EXERCISE PROMPT: Each line of the data below containing "water" needs to be listed.

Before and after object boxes
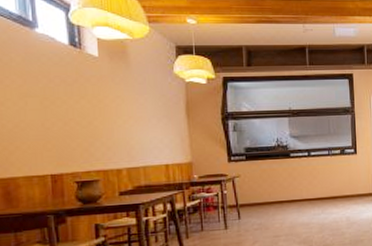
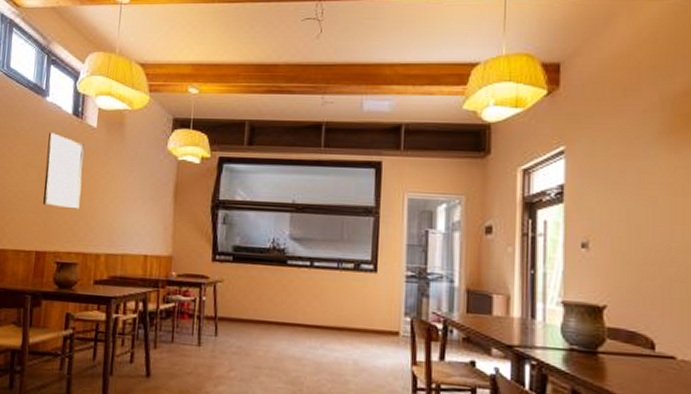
wall art: none [45,63,92,133] -> present [42,133,85,210]

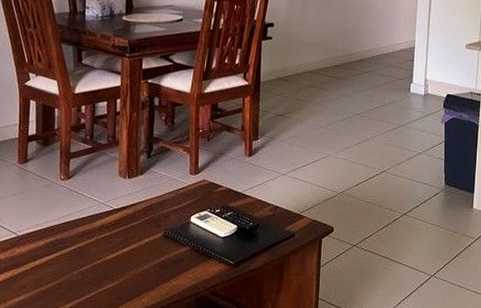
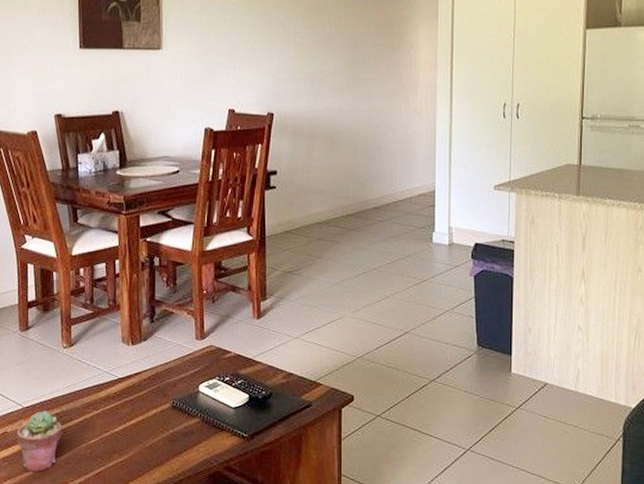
potted succulent: none [9,239,56,297] -> present [17,411,62,472]

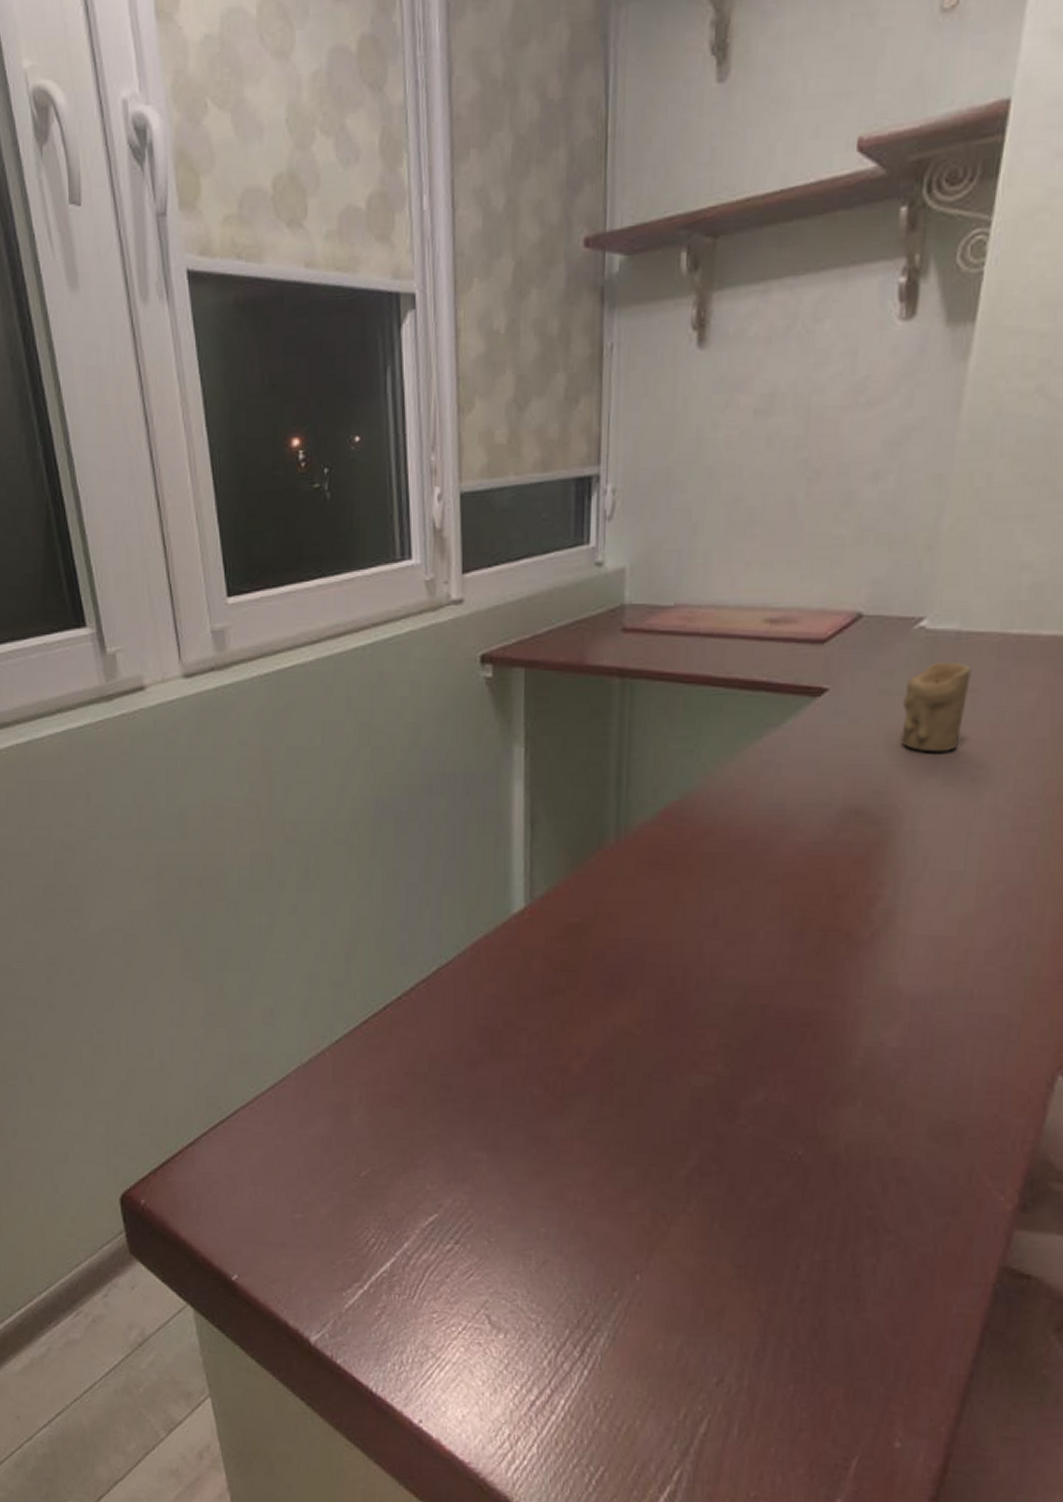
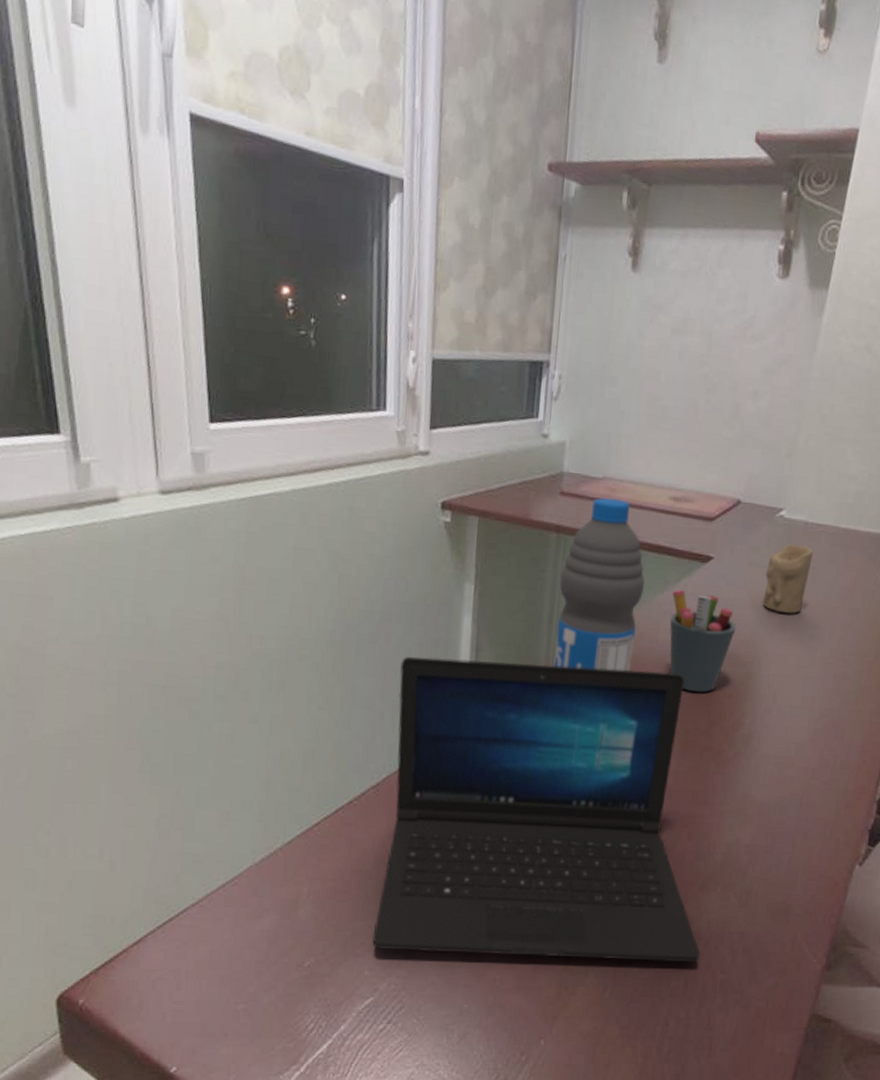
laptop: none [433,833,837,1193] -> present [372,656,700,963]
water bottle: none [625,628,738,838] -> present [553,498,645,672]
pen holder: none [773,732,865,858] -> present [669,589,736,692]

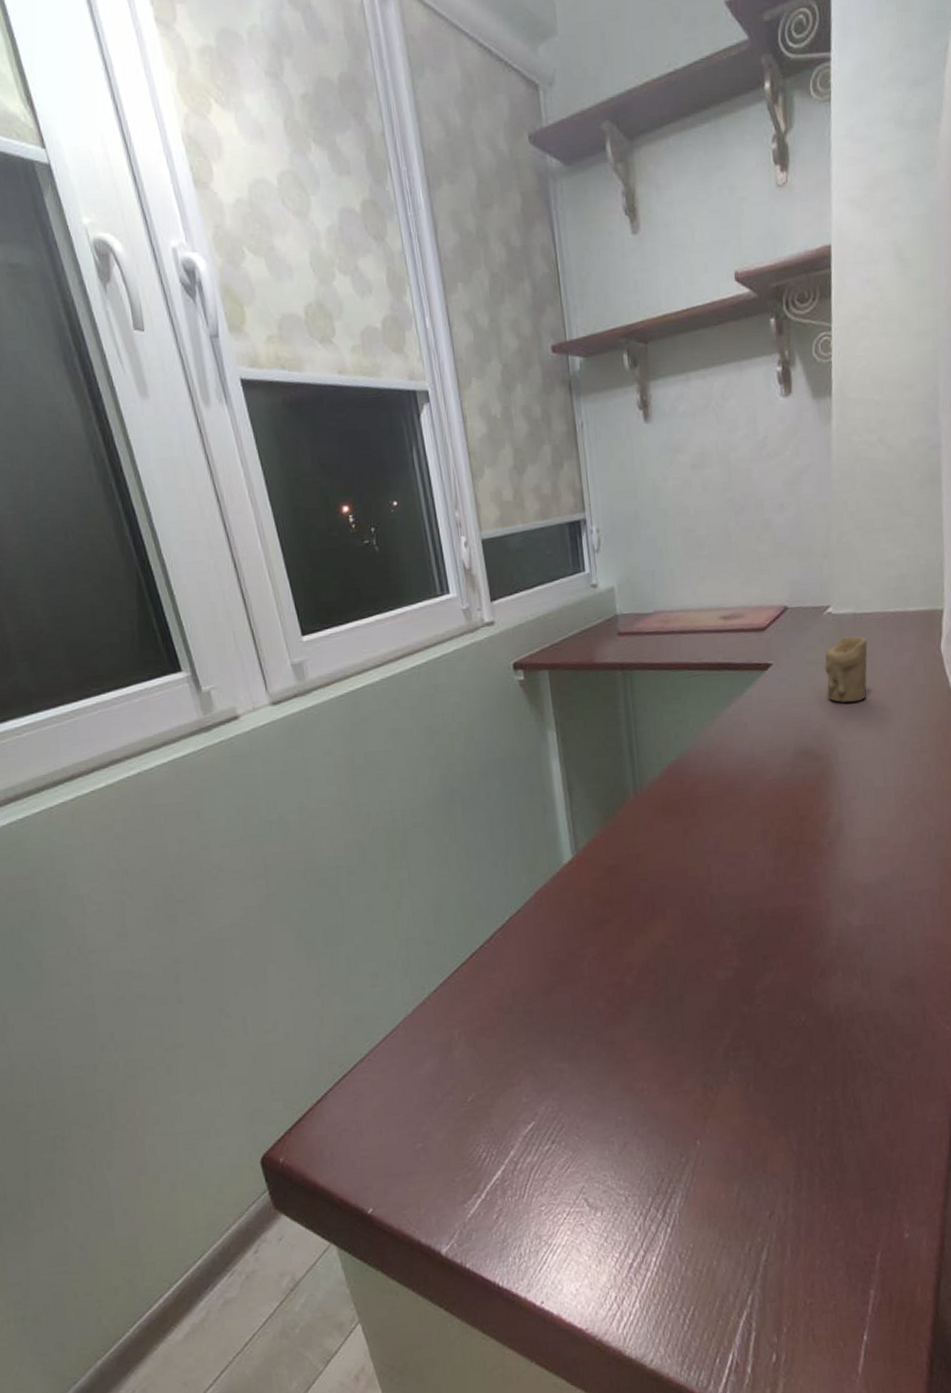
laptop: present [372,656,700,963] -> none [503,777,834,1077]
water bottle: present [553,498,645,672] -> none [632,628,714,792]
pen holder: present [669,589,736,692] -> none [740,698,807,792]

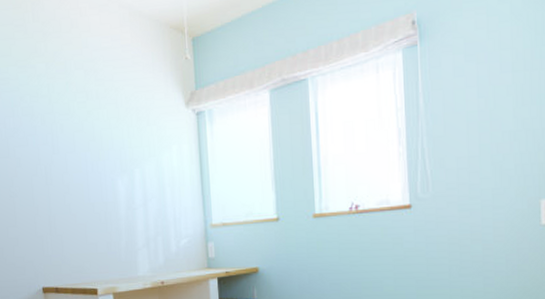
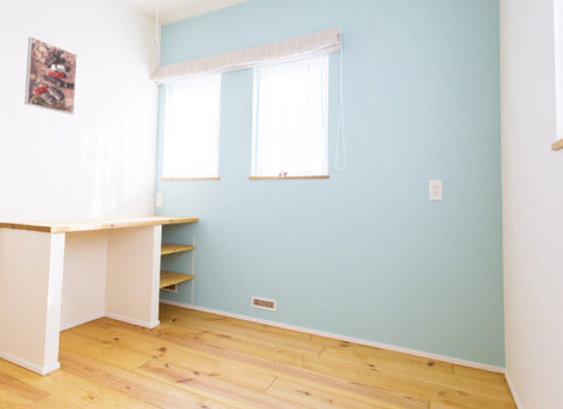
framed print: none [42,70,106,160] -> present [23,37,77,115]

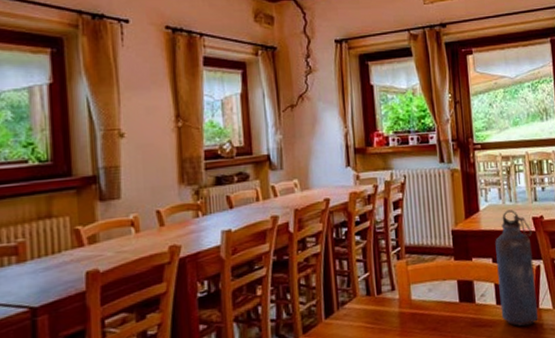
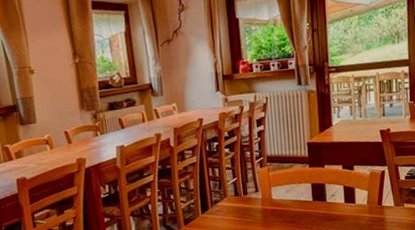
water bottle: present [495,210,538,326] -> none [345,124,381,220]

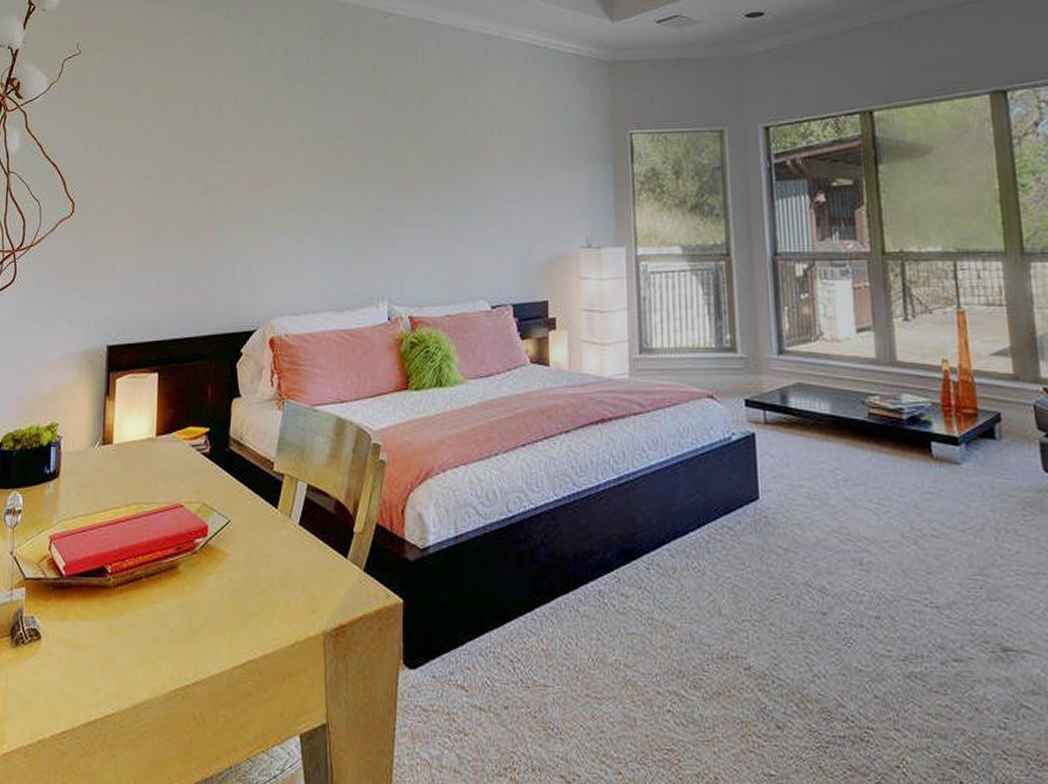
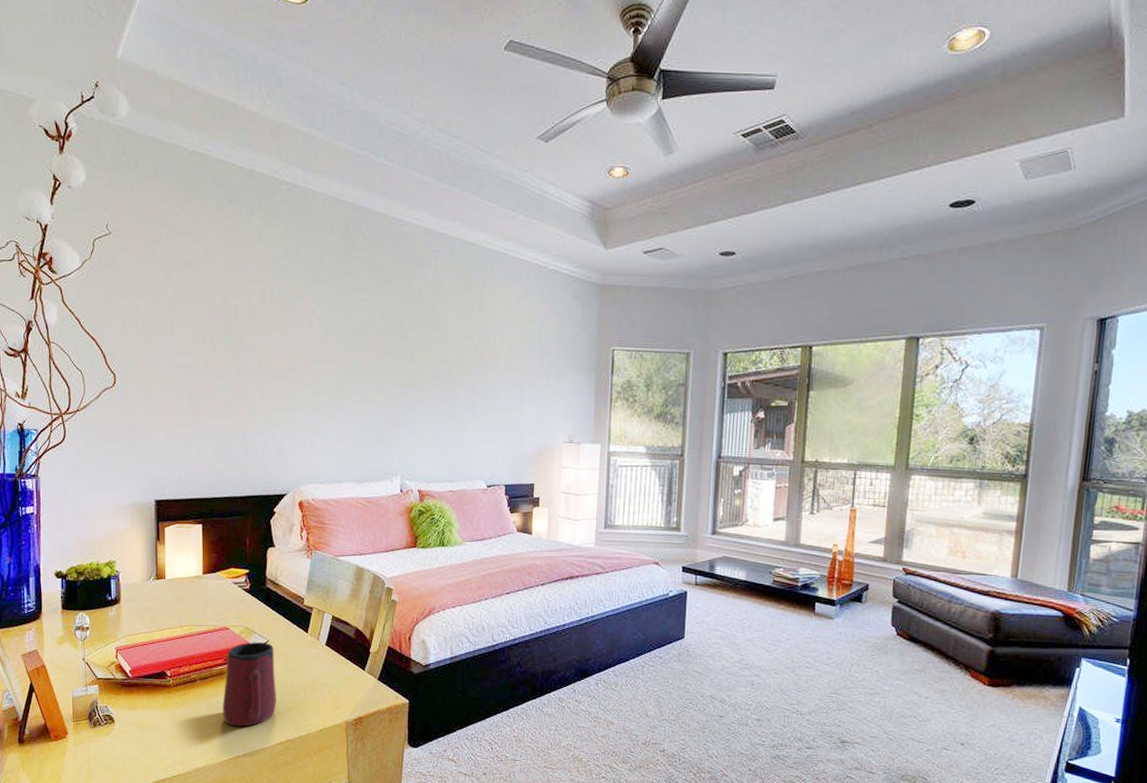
mug: none [171,523,238,642] -> present [223,642,276,727]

PROBLEM SOLUTION:
water bottle: none [625,628,738,838] -> present [553,498,645,672]
water bottle: present [553,498,645,672] -> none [632,628,714,792]
water bottle: present [495,210,538,326] -> none [345,124,381,220]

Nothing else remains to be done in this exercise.